Legal Mailbag – 2-23-23

By Attorney Thomas B. Mooney, Neag School of Education, University of Connecticut

The “Legal Mailbag Question of the Week” is a regular feature of the CAS Weekly NewsBlast. We invite readers to submit short, law-related questions of practical concern to school administrators. Each week, we will select a question and publish an answer. While these answers cannot be considered formal legal advice, they may be of help to you and your colleagues. We may edit your questions, and we will not identify the authors.

Please submit your questions to: legalmailbagatcasciacdotorg.

Dear Legal Mailbag:

I work as a school counseling secretary, and I regularly deal with confidential student information. Given that responsibility, I want to know and follow the rules so that I don’t mess up.

Part of my job is to deal with parent requests for student records. If we receive an email from parents wanting their child’s records, do they need to sign a release of records or can we take the email as the request?

Doing the Work


Dear Doing:

Your question is governed by the Family Educational Rights and Privacy Act, 20 U.S.C. § 1232g, affectionately known as FERPA. FERPA applies to all education institutions that receive federal funding, which includes your employer and all school districts in Connecticut. Legal Mailbag regularly deals with FERPA questions, and the FERPA regulations, 34 C.F.R. § 99.1, are a key source of information about this important law.

In brief, you do not need a release to respond to parent requests for access to education records. Rather, a release is typically (but not always) required when school officials share records with third parties. However, if you receive a request for records by an email purportedly from a parent, Legal Mailbag recommends that you follow the safeguards applicable when a parent consents to the release of records by electronic means, as described below.

FERPA imposes two separate responsibilities on school districts. First, parents have a right to access educational records as to their children, and that right of access transfers to the student him- or herself when the student reaches the age of eighteen (when they become “eligible students”). “Education records” subject to this requirement are defined as records “(1) Directly related to a student; and (2) Maintained by an educational agency or institution or by a party acting for the agency or institution.” 34 C.F.R. § 99.3. The right of access is defined as the right to inspect and review such records, which right includes the right to receive a copy “[i]f circumstances effectively prevent the parent or eligible student from exercising the right to inspect and review the student’s education records.” 34 C.F.R. § 99.10. As a practical matter, it is often easier simply to provide the records electronically. Moreover, parents have a right to receive a copy of education records under the Freedom of Information Act.

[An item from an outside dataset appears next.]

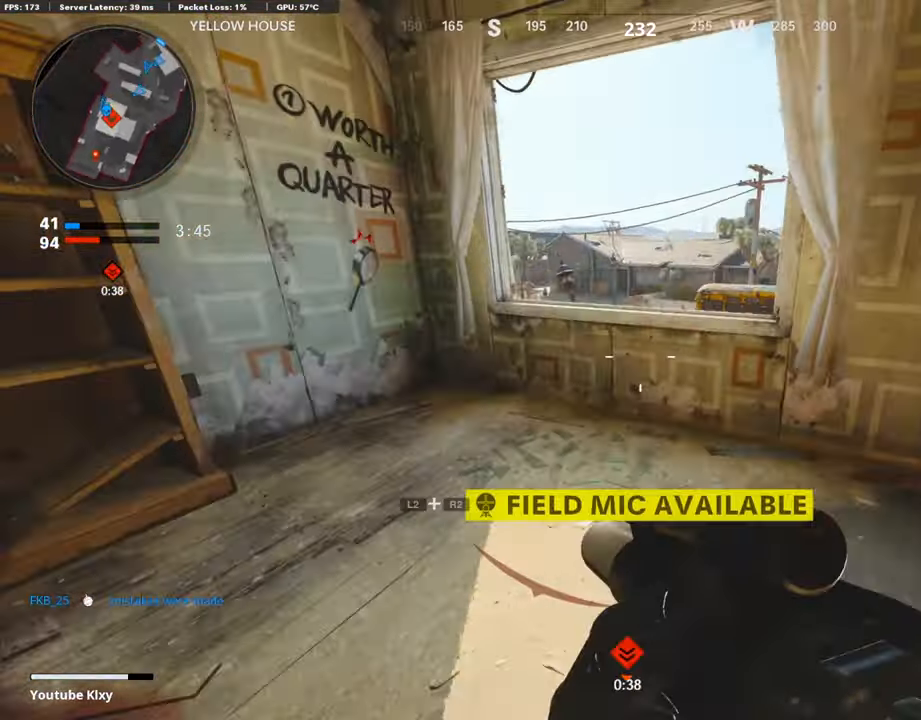
{"buttons": ["L2"], "left_stick": "up-right", "right_stick": "right", "events": [[51, "CROSS", "down"], [151, "CROSS", "up"], [168, "left_stick", "up-right"], [470, "L2", "down"], [487, "right_stick", "right"]]}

Second, FERPA imposes the duty on school districts to maintain the confidentiality of personally-identifiable information in education records. FERPA sets forth certain exceptions to this confidentiality requirement. For example, school officials with a legitimate educational interest can access confidential student records without first obtaining parent consent. However, the general rule is that parents must provide written consent before school officials (including school counseling secretaries) may disclose confidential student information to third parties.
With this framework in mind, Legal Mailbag is pleased to elaborate on the answer to your question. It is clear that parents are not required to sign a release for access to the records related to their own children. As noted above, by virtue of their status as parents, they have the right of access to inspect and review student records without signing a release. However, the process for parents to give consent by electronic means to the disclosure of student records to third parties is instructive.

Significantly, the FERPA regulations permit parents to provide “written consent” electronically to the release of records only under specified circumstances:

(d) “Signed and dated written consent” under this part may include a record and signature in electronic form that—
(1) Identifies and authenticates a particular person as the source of the electronic consent; and
(2) Indicates such person’s approval of the information contained in the electronic consent.

34 C.F.R. § 99.30(d).

The key word here is “authenticates.” School officials may not simply rely on an email to serve as “written consent” for the disclosure of student records. Rather, any such consent must identify the records subject to the release, and school officials must take measures to be sure that the email consent is actually from the parent in question. Similarly, if you receive an email purporting to be from a parent asking for you to send education records, you should take measures to authenticate the email. You can do so simply by checking the contact information previously provided by the parent to confirm the email address or by calling the parent to confirm that the email is from the parent entitled to receive the records. Once you are confident that you are responding to the parent entitled to the records, you may send the records without obtaining a release.